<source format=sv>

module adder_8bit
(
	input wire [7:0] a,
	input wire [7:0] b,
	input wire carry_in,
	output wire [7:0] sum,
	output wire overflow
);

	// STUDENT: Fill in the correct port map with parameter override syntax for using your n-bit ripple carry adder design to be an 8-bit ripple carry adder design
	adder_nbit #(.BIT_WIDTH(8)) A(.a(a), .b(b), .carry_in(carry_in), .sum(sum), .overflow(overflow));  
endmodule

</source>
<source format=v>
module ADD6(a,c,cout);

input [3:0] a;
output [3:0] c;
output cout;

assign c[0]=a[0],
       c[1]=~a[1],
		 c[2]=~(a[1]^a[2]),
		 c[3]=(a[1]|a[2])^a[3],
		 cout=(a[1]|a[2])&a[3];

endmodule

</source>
...
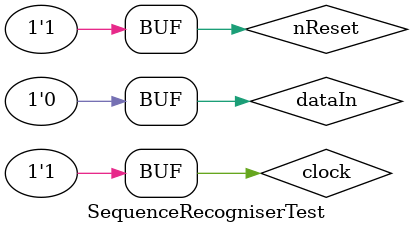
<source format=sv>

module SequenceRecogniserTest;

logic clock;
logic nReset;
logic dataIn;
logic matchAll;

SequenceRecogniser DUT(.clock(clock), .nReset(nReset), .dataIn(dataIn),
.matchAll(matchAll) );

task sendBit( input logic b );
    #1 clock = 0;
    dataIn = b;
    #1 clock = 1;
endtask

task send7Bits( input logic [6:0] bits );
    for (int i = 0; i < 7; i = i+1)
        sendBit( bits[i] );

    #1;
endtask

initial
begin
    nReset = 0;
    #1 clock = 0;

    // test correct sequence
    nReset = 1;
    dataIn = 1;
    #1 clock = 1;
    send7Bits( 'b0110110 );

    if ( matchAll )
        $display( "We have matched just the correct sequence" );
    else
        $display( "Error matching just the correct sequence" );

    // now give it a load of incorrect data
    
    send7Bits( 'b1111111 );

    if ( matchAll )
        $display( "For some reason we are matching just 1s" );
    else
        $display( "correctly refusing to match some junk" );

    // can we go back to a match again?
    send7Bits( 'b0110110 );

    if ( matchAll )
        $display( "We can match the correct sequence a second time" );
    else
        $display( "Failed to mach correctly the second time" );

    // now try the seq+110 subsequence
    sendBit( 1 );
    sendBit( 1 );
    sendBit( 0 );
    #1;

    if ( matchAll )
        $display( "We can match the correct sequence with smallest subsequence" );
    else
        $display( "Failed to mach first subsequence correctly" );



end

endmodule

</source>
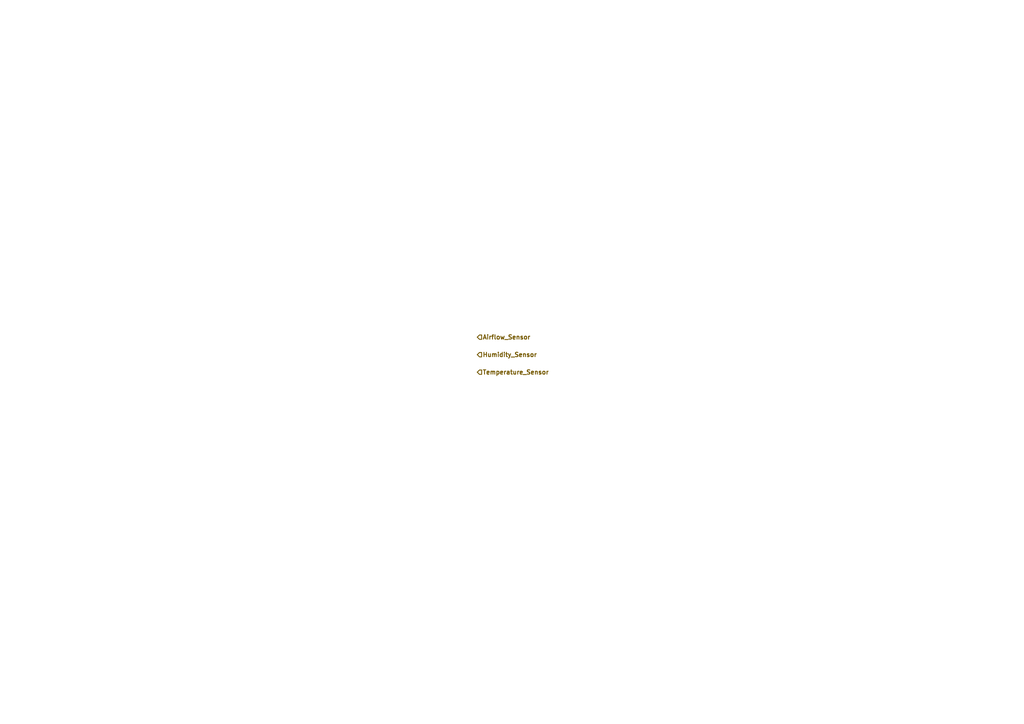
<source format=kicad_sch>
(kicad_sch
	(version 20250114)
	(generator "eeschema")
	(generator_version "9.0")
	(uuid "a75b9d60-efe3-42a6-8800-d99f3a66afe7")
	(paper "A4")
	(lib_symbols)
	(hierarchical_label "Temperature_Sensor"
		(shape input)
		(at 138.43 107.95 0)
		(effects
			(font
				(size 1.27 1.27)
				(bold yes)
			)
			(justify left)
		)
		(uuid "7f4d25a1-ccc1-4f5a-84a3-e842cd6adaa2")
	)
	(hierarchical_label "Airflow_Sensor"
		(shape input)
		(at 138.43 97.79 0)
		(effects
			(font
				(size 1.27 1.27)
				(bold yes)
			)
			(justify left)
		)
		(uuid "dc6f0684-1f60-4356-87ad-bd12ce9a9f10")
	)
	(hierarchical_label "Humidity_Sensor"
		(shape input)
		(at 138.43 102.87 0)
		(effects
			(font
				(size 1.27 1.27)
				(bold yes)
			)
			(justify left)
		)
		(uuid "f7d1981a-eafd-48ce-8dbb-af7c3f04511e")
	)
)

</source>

EXERCISE GOAL: Your answer must be every line from the listing above that holds the string "cout".

SOLVED EXERCISE:
module ADD6(a,c,cout);
output cout;
		 cout=(a[1]|a[2])&a[3];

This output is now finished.